With these cases behind us, I am pleased to report that I believe we have a powerful new approach for treating those speech sound errors the most resistant to improvement. All of the Opti-Speech participants were previously enrolled in speech therapy without resolving their speech errors. Many of these individuals came to us frustrated, expecting to encounter yet another unsuccessful run in therapy.
With Opti-Speech, most of these participants experienced a transformation in how they make speech sounds. The key to the success of Opti-Speech is giving the client an additional “sense” for producing speech. In addition to feeling the tongue move and hearing the sound, Opti-Speech clients can “see” the movements of the tongue and know, right away, if they have produced the sound correctly.
The Opti-Speech story is best told through the experience of one of our first participants. Nancy, as I will call her, was 22-year-old and had been in speech therapy throughout most of her early school years to work on the “r” sound. It was her junior year of high school when Nancy first became aware that her peers were making fun of her speech. As this continued, she started to notice that teachers had a difficult time understanding her. Before long, she started to question her own competence and abilities. Nancy is a server at a local restaurant. Her boyfriend said she frequently returned home from work in tears. Nancy says, “When I have to say an ‘r’ word, I try to mumble it so that people won’t hear the error, but then they ask me to repeat myself which makes me feel even more embarrassed.” Frustrated, Nancy again enrolled in speech therapy, trying a few different clinics, but she did not have any success changing her “r” sound. Her boyfriend began researching options on the internet and found out about the Opti-Speech clinical trial at CHSC. Nancy was soon enrolled in the trial. As her boyfriend said, “I feel like we wasted so much time trying other things and then we came here and, BAM, 10 sessions and she can say “r” like anyone else!” He says he could hear a difference in Nancy’s speech after two or three sessions. Nancy has remarked that the change has made her job so much easier. “I can actually tell people that I am a server now. I used to avoid it because of the “r” sound. And at work, I can say ‘rare’ and ‘margarita’ and customers can understand me!”

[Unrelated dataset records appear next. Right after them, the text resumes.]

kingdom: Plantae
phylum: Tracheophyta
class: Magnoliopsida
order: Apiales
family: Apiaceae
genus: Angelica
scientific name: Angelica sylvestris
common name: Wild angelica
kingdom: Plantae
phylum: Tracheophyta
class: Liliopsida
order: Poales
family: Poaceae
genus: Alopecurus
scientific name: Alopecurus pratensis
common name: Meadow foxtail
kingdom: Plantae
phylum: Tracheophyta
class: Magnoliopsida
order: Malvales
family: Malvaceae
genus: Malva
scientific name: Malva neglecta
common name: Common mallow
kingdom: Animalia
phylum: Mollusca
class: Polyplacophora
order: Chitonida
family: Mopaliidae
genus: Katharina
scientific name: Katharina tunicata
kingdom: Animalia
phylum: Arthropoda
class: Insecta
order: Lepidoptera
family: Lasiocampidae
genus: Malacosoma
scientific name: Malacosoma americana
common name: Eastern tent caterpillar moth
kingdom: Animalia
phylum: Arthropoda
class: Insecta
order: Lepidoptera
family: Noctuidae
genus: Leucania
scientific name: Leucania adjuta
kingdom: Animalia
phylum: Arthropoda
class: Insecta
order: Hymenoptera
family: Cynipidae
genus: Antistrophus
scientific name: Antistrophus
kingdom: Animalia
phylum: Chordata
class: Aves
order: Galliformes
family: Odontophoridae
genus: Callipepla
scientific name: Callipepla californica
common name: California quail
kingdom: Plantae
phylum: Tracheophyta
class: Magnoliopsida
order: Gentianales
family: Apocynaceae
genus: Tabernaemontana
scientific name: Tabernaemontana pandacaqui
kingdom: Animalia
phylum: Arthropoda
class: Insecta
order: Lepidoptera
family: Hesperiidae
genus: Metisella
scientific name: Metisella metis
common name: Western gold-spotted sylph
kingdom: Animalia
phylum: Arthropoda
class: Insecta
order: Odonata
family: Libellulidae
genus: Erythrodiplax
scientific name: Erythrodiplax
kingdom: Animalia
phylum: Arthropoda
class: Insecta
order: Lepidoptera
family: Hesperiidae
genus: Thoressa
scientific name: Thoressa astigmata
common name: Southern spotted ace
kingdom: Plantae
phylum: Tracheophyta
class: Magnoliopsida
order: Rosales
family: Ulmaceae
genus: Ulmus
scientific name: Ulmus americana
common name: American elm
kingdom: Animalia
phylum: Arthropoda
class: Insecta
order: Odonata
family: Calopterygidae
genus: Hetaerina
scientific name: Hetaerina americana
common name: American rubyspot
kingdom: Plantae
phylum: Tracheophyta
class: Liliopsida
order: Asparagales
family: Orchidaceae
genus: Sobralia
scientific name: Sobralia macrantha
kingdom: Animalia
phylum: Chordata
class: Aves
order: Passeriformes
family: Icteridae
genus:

It has been three months since Nancy “graduated” from Opti-Speech treatment and everything is going great for her. She is enrolled in classes at community college and working as a server at a high-end restaurant. While she is incredibly proud of her new speech, she is, understandably, self-conscious about how her speech used to sound. While listening to a recording of her speech before Opti-Speech, tears fell from her eyes. Looking back on the past gave her such an incredible sense of how far she’s come. I am exhilarated to have met and talked with Nancy. It made me realize the power of imagination and collaboration for solving some of the greatest challenges we encounter in the clinic.
Every year at Cleveland Hearing and Speech Center, we see countless clients who have speech production errors that Opti-Speech may improve. We have a strong affiliation with researchers at CWRU and we have a talented team of speech therapists who can help to run the trial. In other words, CHSC is unique in the world in its ability to test new technologies for speech, hearing, and deafness. This is why CHSC is the only site in the world currently running the Opti-Speech clinical trial. Almost a century of collaboration, community support, and philanthropy has helped to create the perfect environment for bringing the most cutting-edge speech therapy to our region.